I Want The Angel: A Quick Review Of The New Reissue Of Catholic Boy From The Jim Carroll Band

So much of the shorthand for New York punk seems to be in the grooves of this record. While 1980 was a bit late for any new band to enter the scene, poet Jim Carroll had been knocking around for years before that. In 1980, when The Jim Carroll Band finally released Catholic Boy, punk had already been defined by releases from Richard Hell, Television, Ramones, Blondie, and others. Still, this album, reissued in a new spectacularly-sounding edition by Fat Possum on December 6, remains a fantastic listen. If Jim Carroll couldn't exactly re-invent what had been put down already by Tom Verlaine, Hell, and Lou Reed, he at least brought a lot of poetic energy to the movement.

Of course, Catholic Boy is the album with the anthem-like "People Who Died", the sort of "Free Bird" of the underground for a spell, and the cut is still like a shot of adrenaline into the arm. Propulsive, reckless, adolescent (in the best possible way), the single is a tumultuous bit of business even 40 years on. Similarly, "I Want The Angel" is the closest Jim would ever get to the magical poetry of Patti Smith, whose "Ask the Angels" this echoes, while "Nothing is True" is more Dead Boys than Television. Carroll successfully navigated these sub-genres of the era here on Catholic Boy, going from the pumping "Wicked Gravity" and on to "It's Too Late", a snarling slab of Stones-in-the-Seventies-style stuff.

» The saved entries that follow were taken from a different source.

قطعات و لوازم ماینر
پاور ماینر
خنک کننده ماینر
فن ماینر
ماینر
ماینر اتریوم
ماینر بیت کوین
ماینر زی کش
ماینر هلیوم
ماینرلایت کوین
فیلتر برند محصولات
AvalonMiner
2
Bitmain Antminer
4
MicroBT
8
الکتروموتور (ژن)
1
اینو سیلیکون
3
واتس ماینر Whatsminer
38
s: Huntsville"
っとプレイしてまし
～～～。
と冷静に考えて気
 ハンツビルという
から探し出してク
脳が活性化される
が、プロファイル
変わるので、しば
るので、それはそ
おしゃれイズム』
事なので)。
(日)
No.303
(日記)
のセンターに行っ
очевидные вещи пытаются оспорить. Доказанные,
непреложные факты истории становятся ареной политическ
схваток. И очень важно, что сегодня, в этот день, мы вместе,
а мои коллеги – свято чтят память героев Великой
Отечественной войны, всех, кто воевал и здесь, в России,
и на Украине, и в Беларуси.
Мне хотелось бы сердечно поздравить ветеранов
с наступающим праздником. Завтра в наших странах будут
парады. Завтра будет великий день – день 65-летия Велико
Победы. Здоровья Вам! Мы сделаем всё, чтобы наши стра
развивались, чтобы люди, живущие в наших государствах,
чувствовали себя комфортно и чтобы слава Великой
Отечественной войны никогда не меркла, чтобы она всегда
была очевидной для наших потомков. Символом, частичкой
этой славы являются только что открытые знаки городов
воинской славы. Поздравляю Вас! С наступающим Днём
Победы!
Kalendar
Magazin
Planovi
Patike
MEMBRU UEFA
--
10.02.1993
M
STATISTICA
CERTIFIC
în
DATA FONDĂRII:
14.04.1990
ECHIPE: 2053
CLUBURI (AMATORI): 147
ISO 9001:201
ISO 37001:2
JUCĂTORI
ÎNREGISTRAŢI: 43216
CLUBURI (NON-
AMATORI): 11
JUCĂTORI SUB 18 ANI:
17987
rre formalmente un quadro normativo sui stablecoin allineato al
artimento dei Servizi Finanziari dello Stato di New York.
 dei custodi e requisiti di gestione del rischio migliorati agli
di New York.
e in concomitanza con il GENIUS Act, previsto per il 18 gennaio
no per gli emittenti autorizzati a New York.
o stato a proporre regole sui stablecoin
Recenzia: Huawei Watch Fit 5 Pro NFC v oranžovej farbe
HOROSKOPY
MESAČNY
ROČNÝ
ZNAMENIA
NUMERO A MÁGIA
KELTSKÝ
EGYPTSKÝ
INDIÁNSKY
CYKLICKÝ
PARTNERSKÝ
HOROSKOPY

The Jim Carroll Band never really achieved the symmetry of The Patti Smith Group, or the near-mystical unity of Television, but they did, with Carroll fronting them, achieve some real glory, and never more than on the nearly-flawless Catholic Boy. I'm sure that some of the machismo of this one will sound silly to ears now in 2019, but in 1980, this seemed genuinely dangerous. At least in spots. Jim Carroll, wisely, made a rock-and-roll record, and one would be hard pressed to know that a genuine poet was the guy fronting the band on this rollicking record. Catholic Boy has never sounded better than on this edition, and one can remember with a fresh listen to this one how a writer and bunch of New York musicians were able to corral a whole style into one succinct punk masterpiece.

Catholic Boy is out on Friday via Fat Possum.